BOSNIA'S three warring factions began a second day of talks in Geneva yesterday with the Muslim-led government protesting that a new peace plan could lead to the country's eventual break-up.

President Alija Izetbegovic, reacting to proposals that would cut Bosnia into 10 powerful regions and assign half the country to the rebel Serbs, told reporters he could never accept the ethnic division of the republic.

Cyrus Vance and Lord David Owen, mediators and co-chairmen of the Geneva conference on former Yugoslavia, are overseeing talks to negotiate a durable cease-fire and the demilitarization of Sarajevo.

The three sides, represented by Mr. Izetbegovic, a Muslim; his Croat nominal ally Mate Boban; and Serb leader Radovan Karadzic, were asked to submit any objections to the plan before negotiations resumed yesterday.

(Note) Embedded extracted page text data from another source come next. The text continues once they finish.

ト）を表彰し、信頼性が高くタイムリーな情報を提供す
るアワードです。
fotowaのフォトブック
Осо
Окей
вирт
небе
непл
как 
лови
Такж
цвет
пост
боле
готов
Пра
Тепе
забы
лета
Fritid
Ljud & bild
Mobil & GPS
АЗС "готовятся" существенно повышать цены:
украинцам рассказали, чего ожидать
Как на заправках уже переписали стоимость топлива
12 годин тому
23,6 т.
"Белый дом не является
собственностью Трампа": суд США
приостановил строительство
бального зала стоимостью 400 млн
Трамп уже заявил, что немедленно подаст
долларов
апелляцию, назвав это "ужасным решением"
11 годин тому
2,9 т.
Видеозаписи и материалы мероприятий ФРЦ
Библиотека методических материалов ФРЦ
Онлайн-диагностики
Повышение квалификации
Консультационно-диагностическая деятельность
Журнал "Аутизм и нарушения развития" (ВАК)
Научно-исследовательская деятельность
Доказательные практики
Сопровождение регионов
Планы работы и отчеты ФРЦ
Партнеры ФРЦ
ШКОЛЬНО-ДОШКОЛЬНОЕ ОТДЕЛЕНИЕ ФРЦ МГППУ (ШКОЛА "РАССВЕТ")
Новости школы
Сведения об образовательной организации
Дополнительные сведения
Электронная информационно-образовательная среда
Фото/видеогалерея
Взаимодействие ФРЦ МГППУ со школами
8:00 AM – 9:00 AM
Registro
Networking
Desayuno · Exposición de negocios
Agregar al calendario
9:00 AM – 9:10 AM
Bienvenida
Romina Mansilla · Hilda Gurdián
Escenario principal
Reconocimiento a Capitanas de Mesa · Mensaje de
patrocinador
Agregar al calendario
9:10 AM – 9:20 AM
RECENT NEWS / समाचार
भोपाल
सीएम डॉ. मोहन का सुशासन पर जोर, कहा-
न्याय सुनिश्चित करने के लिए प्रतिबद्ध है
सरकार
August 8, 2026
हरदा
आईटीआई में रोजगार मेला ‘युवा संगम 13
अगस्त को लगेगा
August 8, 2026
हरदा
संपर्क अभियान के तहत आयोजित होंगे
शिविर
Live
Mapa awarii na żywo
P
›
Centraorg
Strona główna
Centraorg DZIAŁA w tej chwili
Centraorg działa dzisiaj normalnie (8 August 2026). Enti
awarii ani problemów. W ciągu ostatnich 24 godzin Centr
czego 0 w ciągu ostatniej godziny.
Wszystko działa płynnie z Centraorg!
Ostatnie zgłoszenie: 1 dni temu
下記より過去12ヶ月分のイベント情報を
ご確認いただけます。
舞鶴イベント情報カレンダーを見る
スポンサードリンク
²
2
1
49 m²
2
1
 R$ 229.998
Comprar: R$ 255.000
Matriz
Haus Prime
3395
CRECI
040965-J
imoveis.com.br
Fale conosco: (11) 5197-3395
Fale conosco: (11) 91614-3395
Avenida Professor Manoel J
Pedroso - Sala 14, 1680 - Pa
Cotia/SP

Diplomats say the Muslims, who originally proposed 13 autonomous provinces in the new Bosnia, have little to gain from a peace accord in Geneva when foreign military intervention to thwart the insurgent Serbs could be only weeks away.

Mr. Vance and Lord Owen have left no doubt that they see themselves as working to head off growing world momentum towards intervention. They are backed by United Nations Secretary-General Boutros Boutros-Ghali, and insist that international intervention would wreck all hopes for peace and bring more suffering to Bosnia.